My university follows the open access principles. Within this scope, researchers are encouraged to adopt the creative commons CC BY 4.0 license, to publish in parallel in the University repository, and to evaluate the integrity of the journals using for example Publication Forum. To tackle the challenges of article processing charges (APC fees) through negotiated agreements, my university is also a member of FinELib consortium. I have strictly followed these principles for my publications as these can also yield more readers, potential collaborators, and further knowledge creation.

A few years ago, I was also introduced to the concept of open source hardware which essentially projects the concept of creative commons licensing to tangible artifacts. I have also co-authored a publication entitled “Additively Manufactured Parametric Universal Clip-System: An Open Source Approach for Aiding Personal Exposure Measurement in the Breathing Zone” that follows the principles of free and open-source scientific hardware for significantly reducing the costs of scientific hardware and allowing scientists to manufacture components using digital and general-purpose technologies (Kukko et al., 2020). Back in 2018, I also remixed a design to calibrate 3D printers parametrically, which to date has had over 900 downloads. Assuming each download was used to calibrate a 3D printing machine, the outcome is rewarding. Here is a link to printable part sources.

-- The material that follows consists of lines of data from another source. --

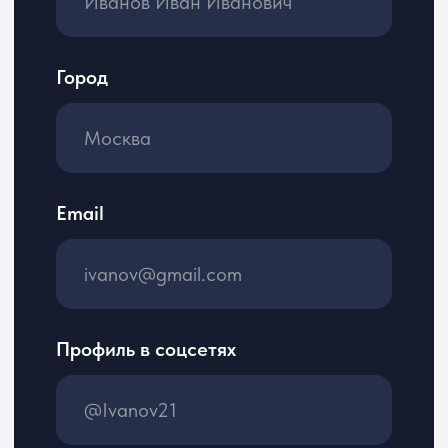
Расскажите о ваших проектах
Нажимая кнопку, я даю
согласие
на обработку
персональных
данных в соответствии
с
Политикой обработки
персональных данных
Откликнуться
©2026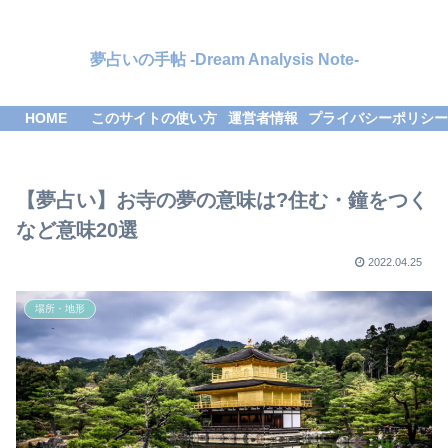
夢占いの手帖 -Dream Analysis Note-
HOME
このサイトの使い方
運営者情報
プライバシーポリシー
【夢占い】お寺の夢の意味は?住む・鐘をつく
など意味20選
2022.04.25
場所・地形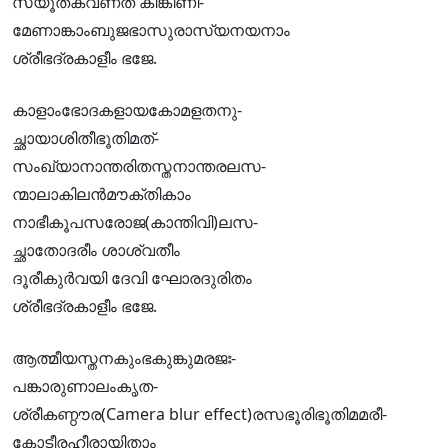
സ്യൂതക്വണത് കിങ്കിണീ-
മേണാങ്കാംബുജഭാസുരാസ്യനയനാം
ശ്രീഭദ്രകാളീം ഭജേ.
കാളാംഭോദകളായകോമളതനു-
ച്ഛായാശിതീഭൂതിമത്-
സംഖ്യാനാന്തരിതസ്തനാന്തരലസ-
ന്മാലാകിലന്‍മൗക്തികാം
നാഭീകൂപസരോജ(കാന്തിവി)ലസ-
ച്ഛാതോദരീം ശാശ്വതീം
ദൂരീകുര്‍വയി ദേവി ഘോരദുരിതം
ശ്രീഭദ്രകാളീം ഭജേ.
ആത്മീയസ്തനകുംഭകുങ്കുമരജഃ-
പങ്കാരുണാലംകൃത-
ശ്രീകണ്ഠൗര(Camera blur effect)രസഭൂരിഭൂതിമമരീ-
കോടീരഹീരായിതാം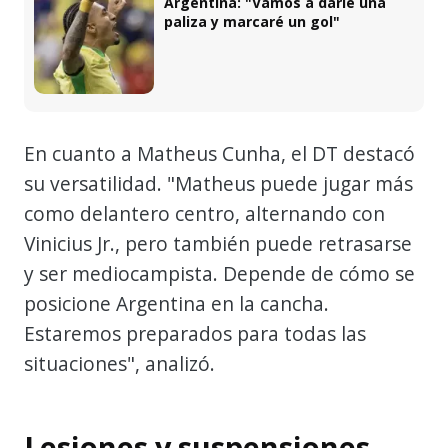
Argentina: "Vamos a darle una
paliza y marcaré un gol"
En cuanto a Matheus Cunha, el DT destacó
su versatilidad. "Matheus puede jugar más
como delantero centro, alternando con
Vinicius Jr., pero también puede retrasarse
y ser mediocampista. Depende de cómo se
posicione Argentina en la cancha.
Estaremos preparados para todas las
situaciones", analizó.
Lesiones y suspensiones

In general, the two weeks spent on this topic were quite interesting. The discussions on the emergence of AI tools raised valuable insights and concerns on the authenticity and legality of the underlying data set that AI tools use. I was fascinated to read about the Responsible AI License (RAIL), that empowers developers to restrain the use of AI technologies to prevent irresponsible and harmful applications. I enjoyed becoming familiar with a greater scope of openness covering multiple facets. I admired the framework and principles of open education resources, practices, and policies. These have also been extensively covered within the open science and research policy of my university. The library of open educational resources provided by the Ministry of Education and Culture and the Finnish National Agency for Education contains open educational resources from all levels of education. Further, I found the resource collections provided in the topic brief to be highly useful. Together with my team, I acknowledged that openness comes with challenges and can potentially lower the barriers to misuse. Navigating this domain responsibly is of utmost importance.

 

References:

Costello, E., Huijser, H., & Marshall, S. (2019). Education’s many “opens”. Australasian Journal of Educational Technology, 35(3). https://doi.org/10.14742/ajet.5510

Kukko, K., Akmal, J. S., Kangas, A., Salmi, M., Björkstrand, R., Viitanen, A.-K., Partanen, J., & Pearce, J. M. (2020). Additively Manufactured Parametric Universal Clip-System: An Open Source Approach for Aiding Personal Exposure Measurement in the Breathing Zone. https://doi.org/10.3390/app10196671

Comments

Aarne Hovi says:

Interesting reflections! I very much agree with your ideas about the benefits of open access publishing and science. This has been a very interesting development recently. Throughout my research career (which is not much but still 10+ years) I can say that the openness has come forward: nowadays it is quite common to publish one’s research data and also the publishers of scientific papers encourage the openness of data and code. This is definitely a good thing. As you say, there are downsides too which cannot be completely avoided, but I think the current development is towards the correct direction i.e. towards more openness.

Joanne Kuai says:

Thank you for sharing, Jan. It’s great that your university library provides such support. I often feel lucky that my uni provides such support as well, which is such a privilege as I come to understand not all institutions have such good infrastructure or financial resources to support their researchers to publish OA. I also found the Responsible AI License quite fascinating. I do think there is a disciplinary difference when it comes to open data, etc. For example, social scientists dealing with sensitive data, such as individuals’ residency status, and mental health conditions, shouldn’t be subject to the same rules when computer scientists train their models. If more discipline-specific guidelines can be developed, that would be great.